_Task inputs_
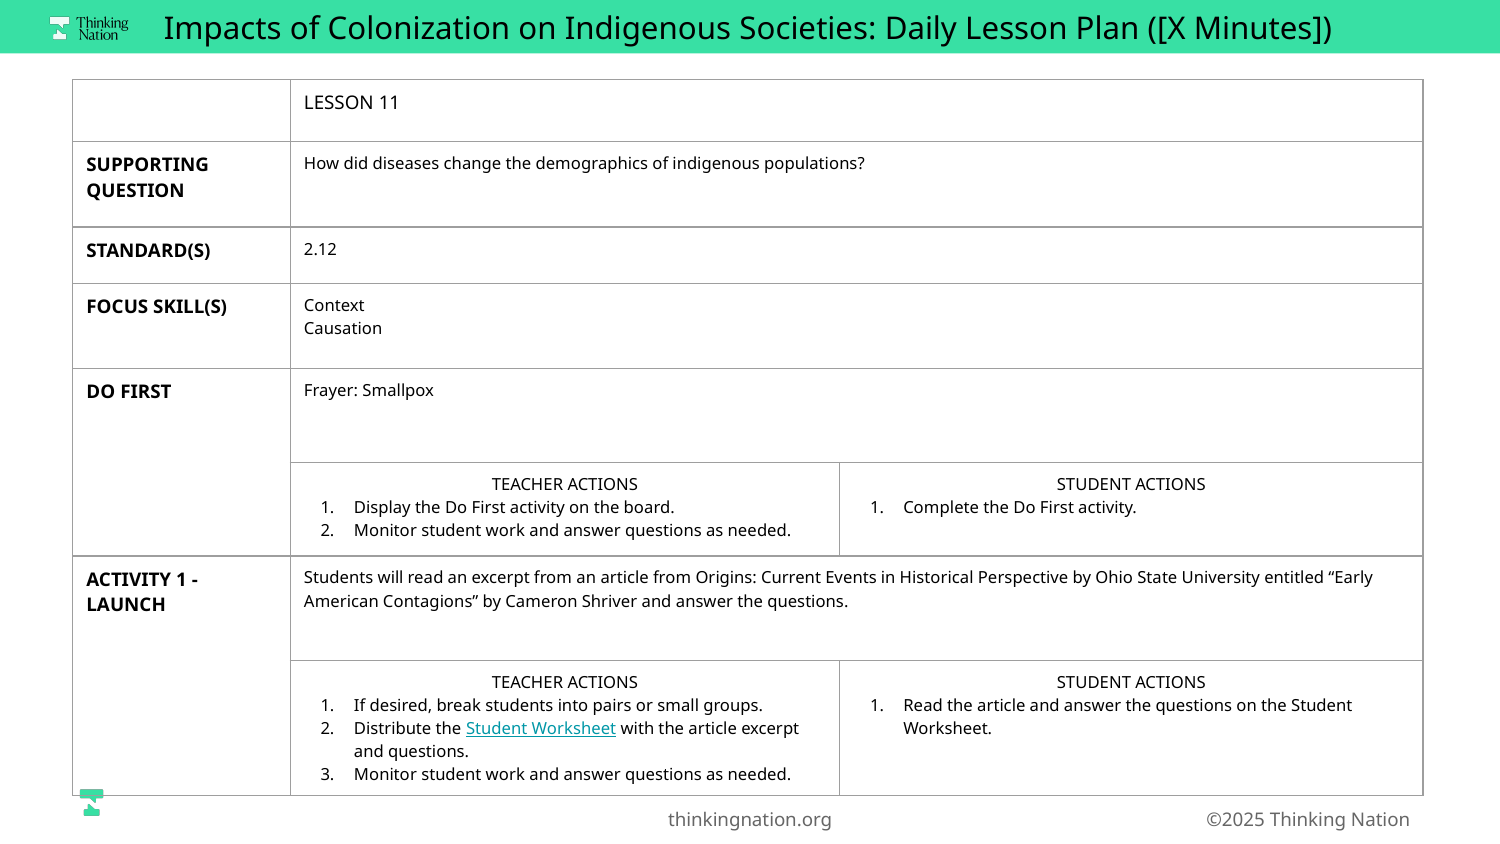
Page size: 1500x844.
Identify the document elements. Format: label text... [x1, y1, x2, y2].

table_cell STUDENT ACTIONS Complete the Do First activity. [840, 463, 1422, 555]
table_cell Frayer: Smallpox [291, 369, 1422, 462]
table_cell TEACHER ACTIONS If desired, break students into pairs or small groups. Distribute the Student Worksheet with the article excerpt and questions. Monitor student work and answer questions as needed. [291, 661, 839, 795]
picture [41, 9, 131, 47]
text_box ©2025 Thinking Nation [1067, 796, 1423, 821]
text_box Impacts of Colonization on Indigenous Societies: Daily Lesson Plan ([X Minutes]) [0, 0, 1500, 54]
table_cell ACTIVITY 1 - LAUNCH [73, 557, 290, 795]
table_cell DO FIRST [73, 369, 290, 555]
text_box thinkingnation.org [572, 796, 928, 821]
table_cell FOCUS SKILL(S) [73, 284, 290, 368]
table_cell Context Causation [291, 284, 1422, 368]
table_header LESSON 11 [291, 80, 1422, 141]
table_header [73, 80, 290, 141]
table_cell STUDENT ACTIONS Read the article and answer the questions on the Student Worksheet. [840, 661, 1422, 795]
table_cell Students will read an excerpt from an article from Origins: Current Events in Historical Perspective by Ohio State University entitled “Early American Contagions” by Cameron Shriver and answer the questions. [291, 557, 1422, 660]
table_cell STANDARD(S) [73, 228, 290, 283]
table_cell How did diseases change the demographics of indigenous populations? [291, 142, 1422, 226]
table_cell TEACHER ACTIONS Display the Do First activity on the board. Monitor student work and answer questions as needed. [291, 463, 839, 555]
picture [73, 783, 110, 821]
table_cell SUPPORTING QUESTION [73, 142, 290, 226]
table_cell 2.12 [291, 228, 1422, 283]
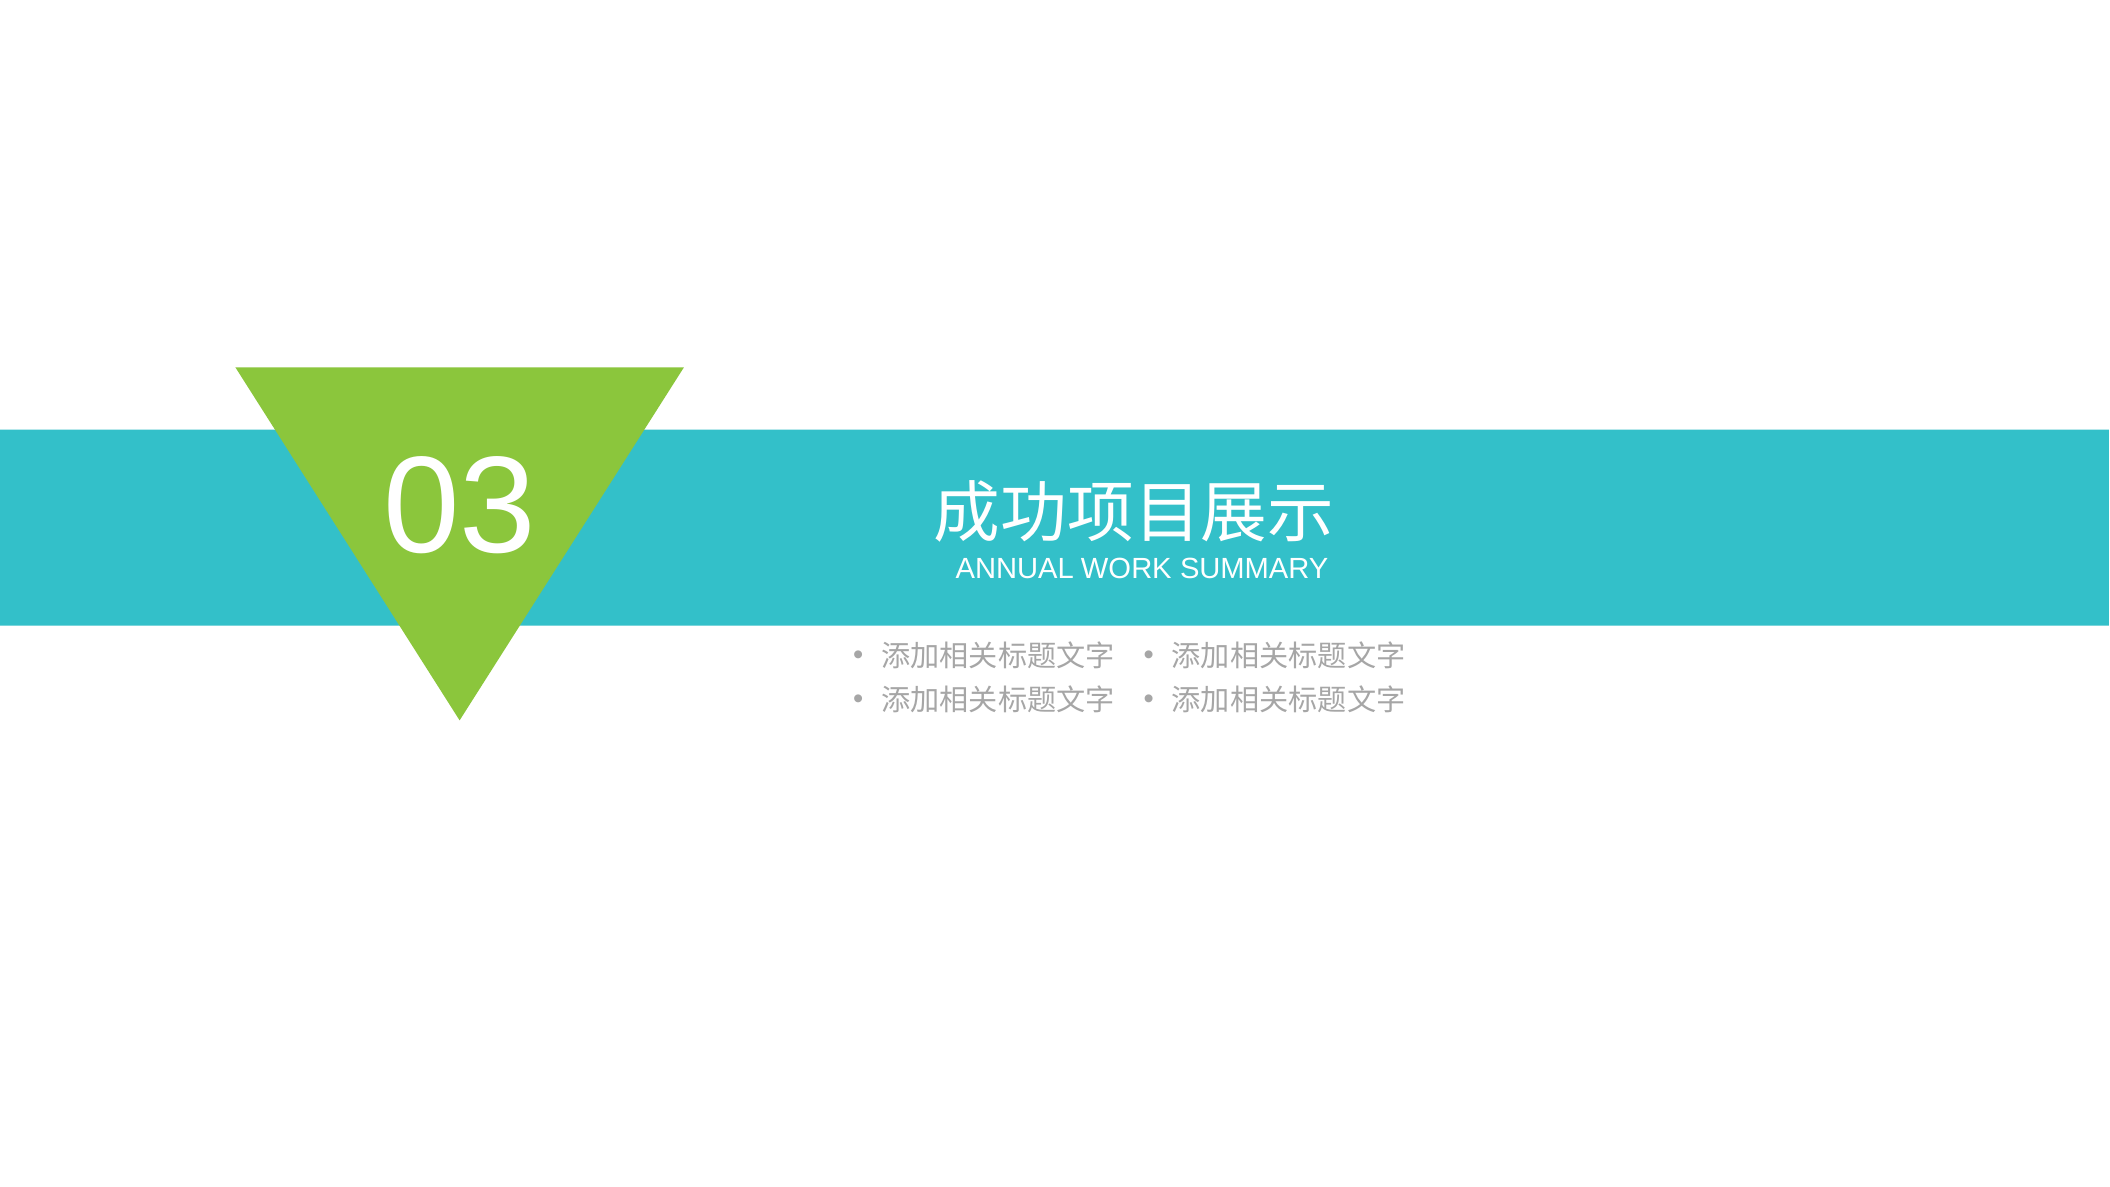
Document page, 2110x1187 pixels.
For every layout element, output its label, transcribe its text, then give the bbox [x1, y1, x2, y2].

text_box [0, 429, 398, 627]
text_box 添加相关标题文字 [1143, 681, 1406, 717]
text_box 03 [233, 366, 686, 723]
text_box 添加相关标题文字 [1143, 636, 1406, 672]
text_box 添加相关标题文字 [852, 636, 1116, 672]
text_box [521, 429, 2110, 627]
text_box 添加相关标题文字 [852, 681, 1116, 717]
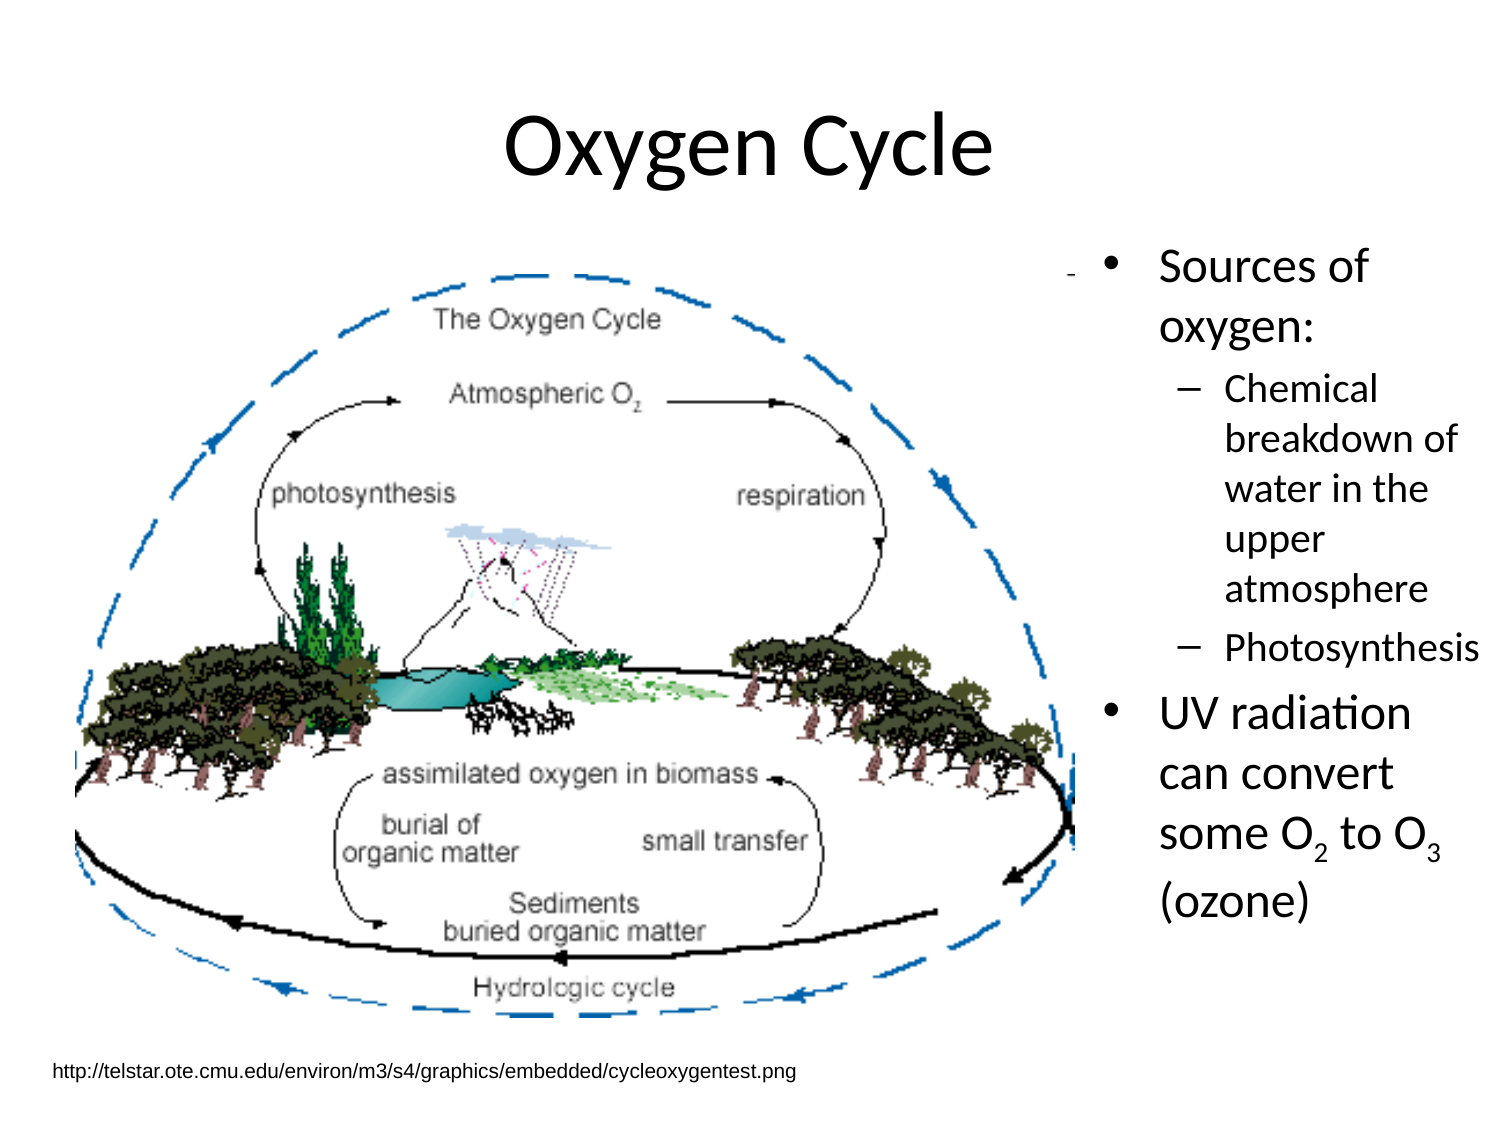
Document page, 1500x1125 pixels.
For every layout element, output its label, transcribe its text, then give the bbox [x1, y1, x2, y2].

title Oxygen Cycle [75, 45, 1425, 233]
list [74, 274, 1075, 1018]
text_box http://telstar.ote.cmu.edu/environ/m3/s4/graphics/embedded/cycleoxygentest.png [37, 1050, 812, 1090]
text_box Sources of oxygen: Chemical breakdown of water in the upper atmosphere Photosynthesis UV radiation can convert some O2 to O3 (ozone) [1087, 224, 1500, 1013]
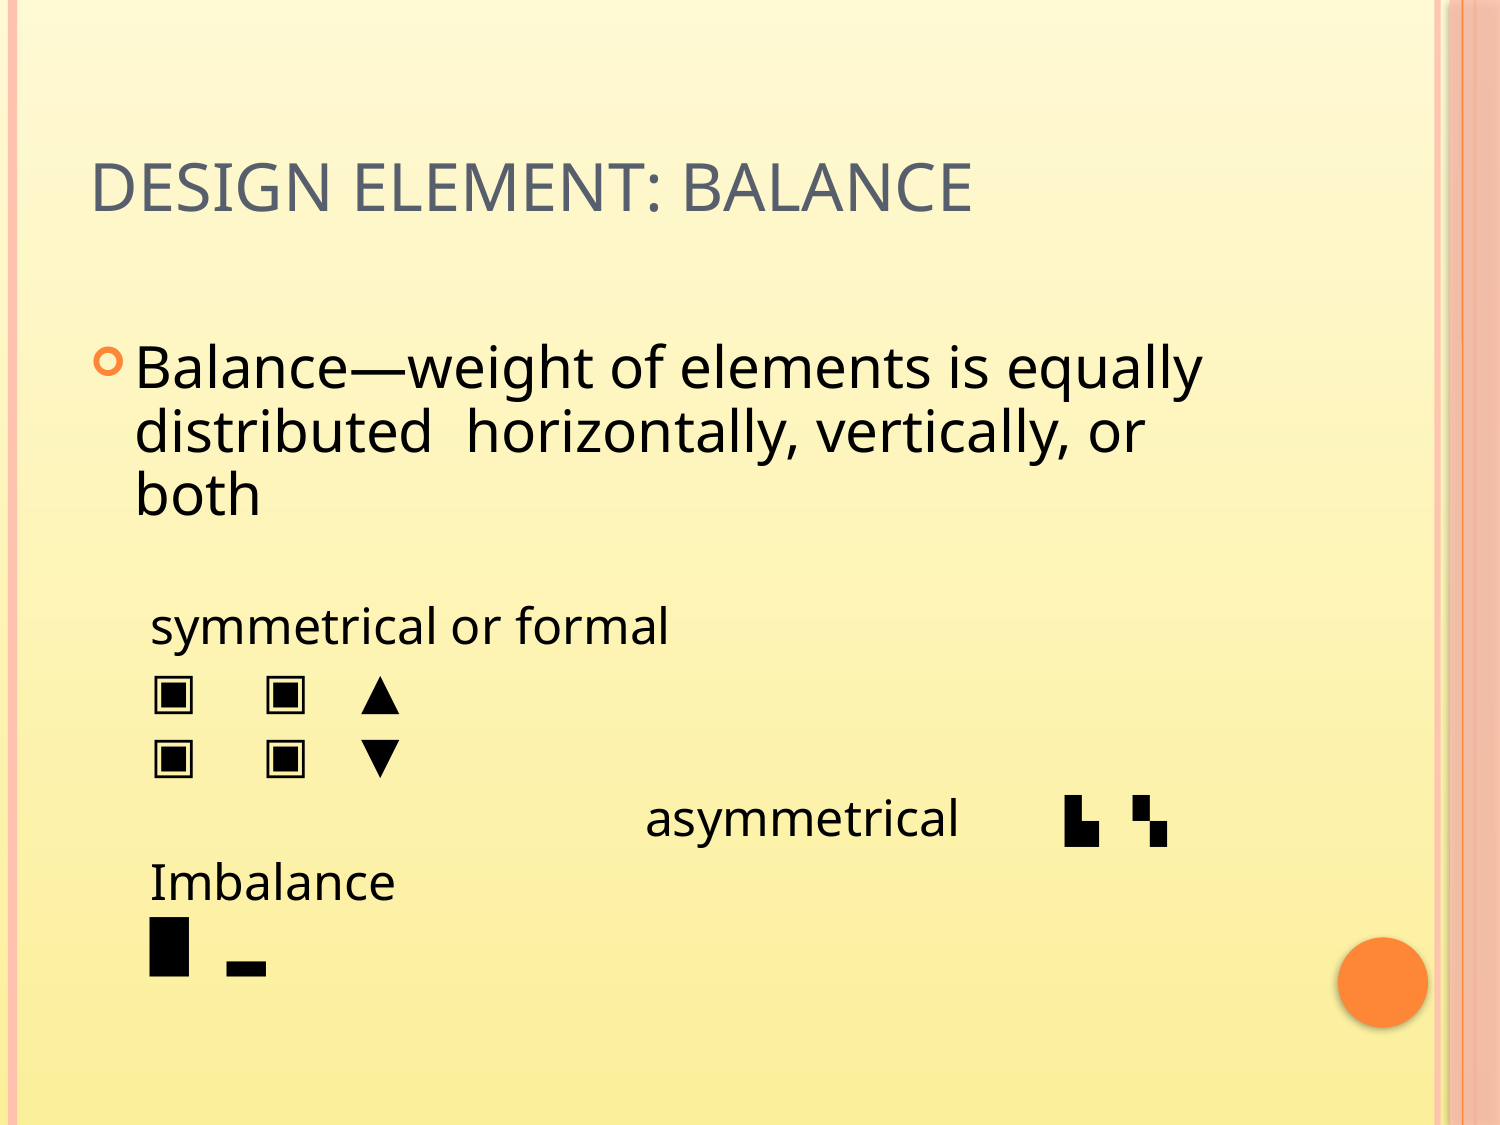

_The problem_
The records are to be retyped in full and exactly, with no image carried over.

_Solution to the problem_
Page size: 1500x844.
Identify the document elements. Format: label text... [x1, y1, x2, y2].

table_cell STUDENT ACTIONS Complete the Do First activity. [840, 463, 1422, 555]
table_cell Frayer: Smallpox [291, 369, 1422, 462]
table_cell TEACHER ACTIONS If desired, break students into pairs or small groups. Distribute the Student Worksheet with the article excerpt and questions. Monitor student work and answer questions as needed. [291, 661, 839, 795]
picture [41, 9, 131, 47]
text_box ©2025 Thinking Nation [1067, 796, 1423, 821]
text_box Impacts of Colonization on Indigenous Societies: Daily Lesson Plan ([X Minutes]) [0, 0, 1500, 54]
table_cell ACTIVITY 1 - LAUNCH [73, 557, 290, 795]
table_cell DO FIRST [73, 369, 290, 555]
text_box thinkingnation.org [572, 796, 928, 821]
table_cell FOCUS SKILL(S) [73, 284, 290, 368]
table_cell Context Causation [291, 284, 1422, 368]
table_header LESSON 11 [291, 80, 1422, 141]
table_header [73, 80, 290, 141]
table_cell STUDENT ACTIONS Read the article and answer the questions on the Student Worksheet. [840, 661, 1422, 795]
table_cell Students will read an excerpt from an article from Origins: Current Events in Historical Perspective by Ohio State University entitled “Early American Contagions” by Cameron Shriver and answer the questions. [291, 557, 1422, 660]
table_cell STANDARD(S) [73, 228, 290, 283]
table_cell How did diseases change the demographics of indigenous populations? [291, 142, 1422, 226]
table_cell TEACHER ACTIONS Display the Do First activity on the board. Monitor student work and answer questions as needed. [291, 463, 839, 555]
picture [73, 783, 110, 821]
table_cell SUPPORTING QUESTION [73, 142, 290, 226]
table_cell 2.12 [291, 228, 1422, 283]
Document page, 2110x1187 pixels.
For every layout element, output its label, transcribe its text, then give the bbox [x1, y1, x2, y2].

text_box [0, 429, 398, 627]
text_box 添加相关标题文字 [1143, 681, 1406, 717]
text_box 03 [233, 366, 686, 723]
text_box 添加相关标题文字 [1143, 636, 1406, 672]
text_box 添加相关标题文字 [852, 636, 1116, 672]
text_box [521, 429, 2110, 627]
text_box 添加相关标题文字 [852, 681, 1116, 717]
Document page, 1500x1125 pixels.
For every layout element, output its label, transcribe its text, then give the bbox [x1, y1, x2, y2].

title Oxygen Cycle [75, 45, 1425, 233]
list [74, 274, 1075, 1018]
text_box http://telstar.ote.cmu.edu/environ/m3/s4/graphics/embedded/cycleoxygentest.png [37, 1050, 812, 1090]
text_box Sources of oxygen: Chemical breakdown of water in the upper atmosphere Photosynthesis UV radiation can convert some O2 to O3 (ozone) [1087, 224, 1500, 1013]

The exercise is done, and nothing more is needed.